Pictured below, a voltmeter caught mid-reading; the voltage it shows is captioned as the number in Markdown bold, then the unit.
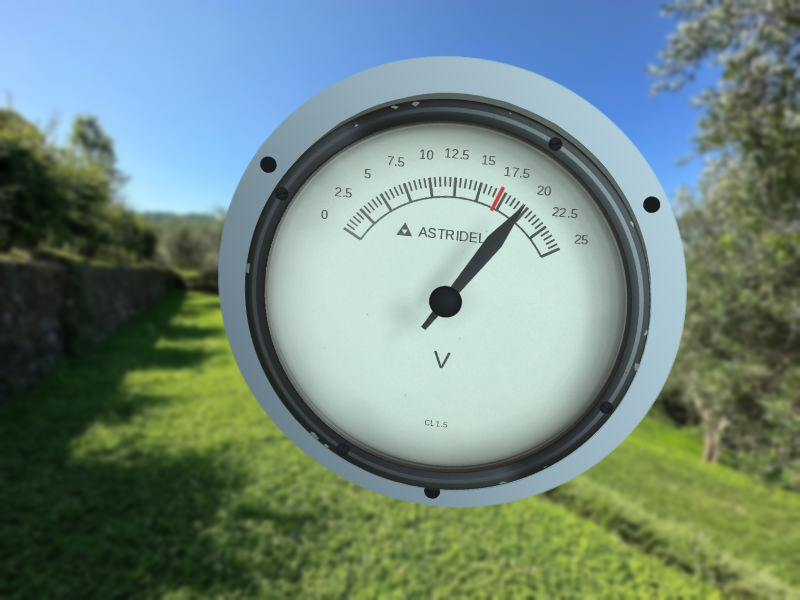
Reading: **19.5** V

-- -- --

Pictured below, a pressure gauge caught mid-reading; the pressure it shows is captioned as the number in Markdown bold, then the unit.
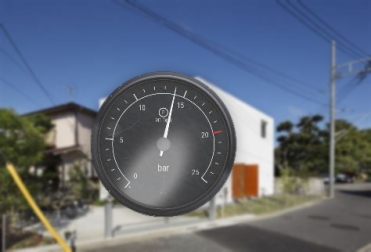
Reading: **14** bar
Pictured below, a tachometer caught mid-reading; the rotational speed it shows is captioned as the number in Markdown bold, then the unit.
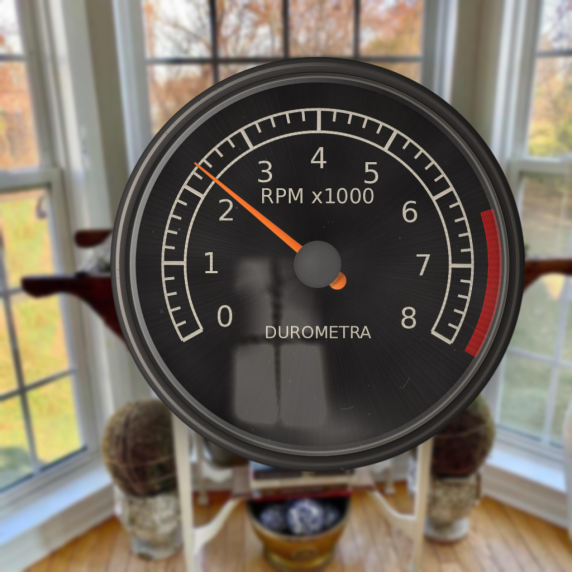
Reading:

-- -- --

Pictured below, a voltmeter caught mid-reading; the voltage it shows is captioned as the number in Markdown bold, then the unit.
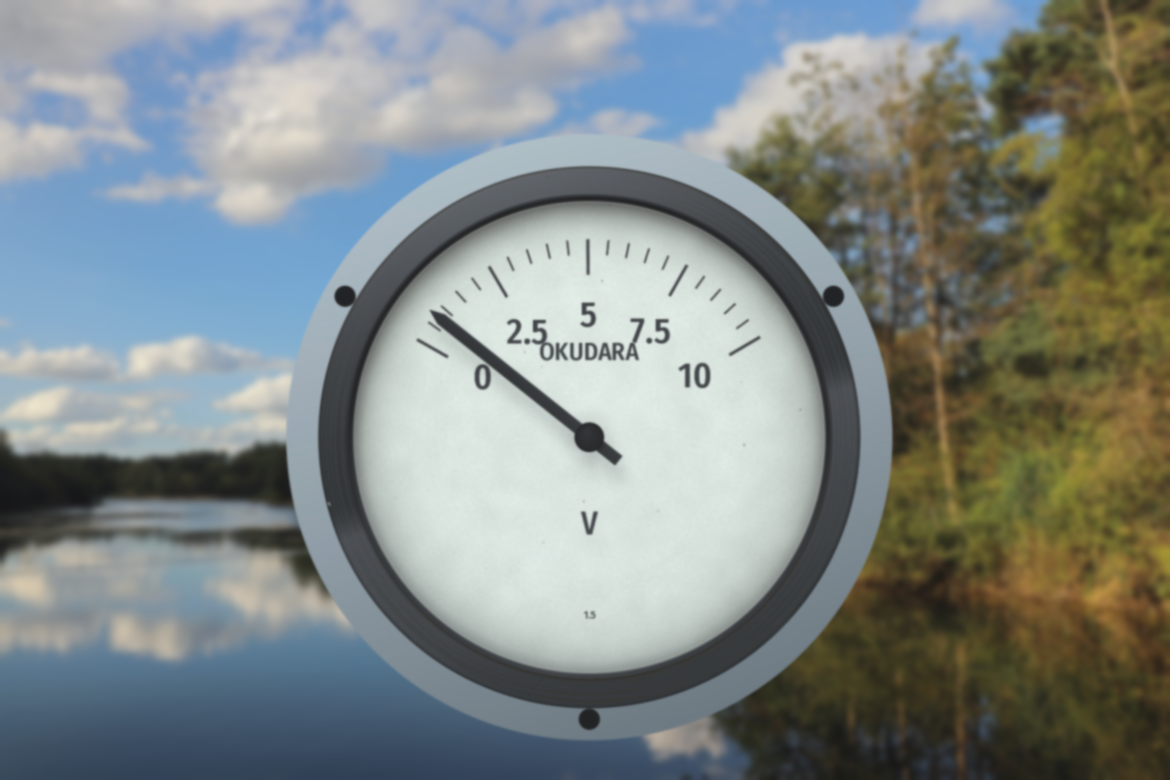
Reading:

-- -- --

Reproduce the lines from the one containing "Pictured below, a pressure" through the one containing "Reading: **14** bar", both included, and omit the pictures.

**OUTPUT BELOW**
Pictured below, a pressure gauge caught mid-reading; the pressure it shows is captioned as the number in Markdown bold, then the unit.
Reading: **14** bar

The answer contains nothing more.